What about the normalization details? Each coalescence event is weighted by how many active lineages there are. The more lineages, the less weight. The exact formula is given by the Kingman Coalescent. I can explain it if you like, but the key point is that each of the events “counts” a different amount. In the recent past, we have way more of them that count just a little, but in the distant past we have only a few that count a lot.

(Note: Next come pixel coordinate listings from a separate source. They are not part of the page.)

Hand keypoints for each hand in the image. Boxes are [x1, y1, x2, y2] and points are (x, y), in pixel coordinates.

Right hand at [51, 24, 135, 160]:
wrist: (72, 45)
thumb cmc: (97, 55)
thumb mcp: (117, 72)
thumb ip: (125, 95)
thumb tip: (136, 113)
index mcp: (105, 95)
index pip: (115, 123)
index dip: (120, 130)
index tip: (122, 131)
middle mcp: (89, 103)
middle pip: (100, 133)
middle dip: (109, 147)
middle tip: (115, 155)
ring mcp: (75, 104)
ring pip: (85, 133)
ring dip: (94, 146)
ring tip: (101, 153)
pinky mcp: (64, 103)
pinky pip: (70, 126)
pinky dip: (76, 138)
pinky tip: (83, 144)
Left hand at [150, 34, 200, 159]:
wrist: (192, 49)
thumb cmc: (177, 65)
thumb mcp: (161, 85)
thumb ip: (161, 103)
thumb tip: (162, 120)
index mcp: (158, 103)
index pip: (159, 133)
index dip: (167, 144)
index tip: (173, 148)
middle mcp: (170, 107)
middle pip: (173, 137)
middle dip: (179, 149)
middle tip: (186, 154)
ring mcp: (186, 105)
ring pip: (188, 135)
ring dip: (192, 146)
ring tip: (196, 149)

Now, that we have settled that, it should be clear that Ne does not tell much at all about brief tight bottlenecks. In fact it tells us just about diddly squat about them. It can only pick up bottlenecks that last for a large number of generations.


That definition is a big help (also mentioned by @davecarlson).

1 Like

Note for observers: this is true because recombination controls the range over which selection affects the chromosome.

Sex chromosomes have a different Ne anyway because there are fewer of them in the population than autosomes (3/4 as many for the X, 1/4 for the Y.)

It’s not really relevant here, but note that this is one way of defining Ne. What Ne means in general is the population size in whatever model you’re thinking of that would match an empirical measurement, i.e. it’s how big an ideal population would have to be to behave like the real population. Depending on the population’s history, you can get wildly different values for Ne if you measure different things. Immediately after a bottleneck, Ne based on diversity might ~10,000 while Ne based on variance in allele frequencies might be ~10.


I suppose the context I mean it is in population demographic inference. Do you know of any program or approach that does not define Ne as CR? This the way it is done for MSMC, SMC, and just about every algorithm I’ve looked at. Am I missing something?

Very true. And I suppose AFS is one way to do population inferences, although not the most powerful way once you get more ancient than, say, 10,000 years. Was that your point?

1 Like

@jordan and @AJRoberts this is a good thread for you.

In the context of long-term demographic inference, sure, that’s what you do. In the context of short-term inference (e.g. when we measured the variance effective size of the malaria population of Senegal a few years ago, following anti-malaria intervention), you should be using the variance Ne or something similar. As I said, in this context it doesn’t matter.